WHAT YOU ARE ASKED TO DO: In the entries that follow, the lines from the one with "tecnológica sobre tecnologias edu" through the one with "التوقيتات بالتوقيت العراقي (GMT+3)." are the ones to write out, exactly and with both ends included. Nothing else should appear.

SUPPLIED MATERIAL:
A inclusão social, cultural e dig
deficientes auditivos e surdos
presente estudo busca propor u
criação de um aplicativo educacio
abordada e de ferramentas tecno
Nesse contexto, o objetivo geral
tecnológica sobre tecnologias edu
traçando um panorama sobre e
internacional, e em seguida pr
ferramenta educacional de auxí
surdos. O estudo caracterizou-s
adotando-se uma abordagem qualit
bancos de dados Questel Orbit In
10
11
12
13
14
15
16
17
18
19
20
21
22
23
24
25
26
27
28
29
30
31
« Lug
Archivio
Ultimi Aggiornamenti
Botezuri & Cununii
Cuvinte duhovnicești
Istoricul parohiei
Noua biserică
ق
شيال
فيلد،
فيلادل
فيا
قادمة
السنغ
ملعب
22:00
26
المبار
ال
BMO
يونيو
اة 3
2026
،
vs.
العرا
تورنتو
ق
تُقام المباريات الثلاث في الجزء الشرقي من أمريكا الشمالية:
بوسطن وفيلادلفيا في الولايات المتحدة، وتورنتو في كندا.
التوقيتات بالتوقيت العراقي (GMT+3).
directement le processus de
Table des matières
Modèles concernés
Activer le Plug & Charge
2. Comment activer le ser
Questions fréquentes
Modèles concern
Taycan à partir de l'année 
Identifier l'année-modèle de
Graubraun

WRITTEN RESPONSE:
tecnológica sobre tecnologias edu
traçando um panorama sobre e
internacional, e em seguida pr
ferramenta educacional de auxí
surdos. O estudo caracterizou-s
adotando-se uma abordagem qualit
bancos de dados Questel Orbit In
10
11
12
13
14
15
16
17
18
19
20
21
22
23
24
25
26
27
28
29
30
31
« Lug
Archivio
Ultimi Aggiornamenti
Botezuri & Cununii
Cuvinte duhovnicești
Istoricul parohiei
Noua biserică
ق
شيال
فيلد،
فيلادل
فيا
قادمة
السنغ
ملعب
22:00
26
المبار
ال
BMO
يونيو
اة 3
2026
،
vs.
العرا
تورنتو
ق
تُقام المباريات الثلاث في الجزء الشرقي من أمريكا الشمالية:
بوسطن وفيلادلفيا في الولايات المتحدة، وتورنتو في كندا.
التوقيتات بالتوقيت العراقي (GMT+3).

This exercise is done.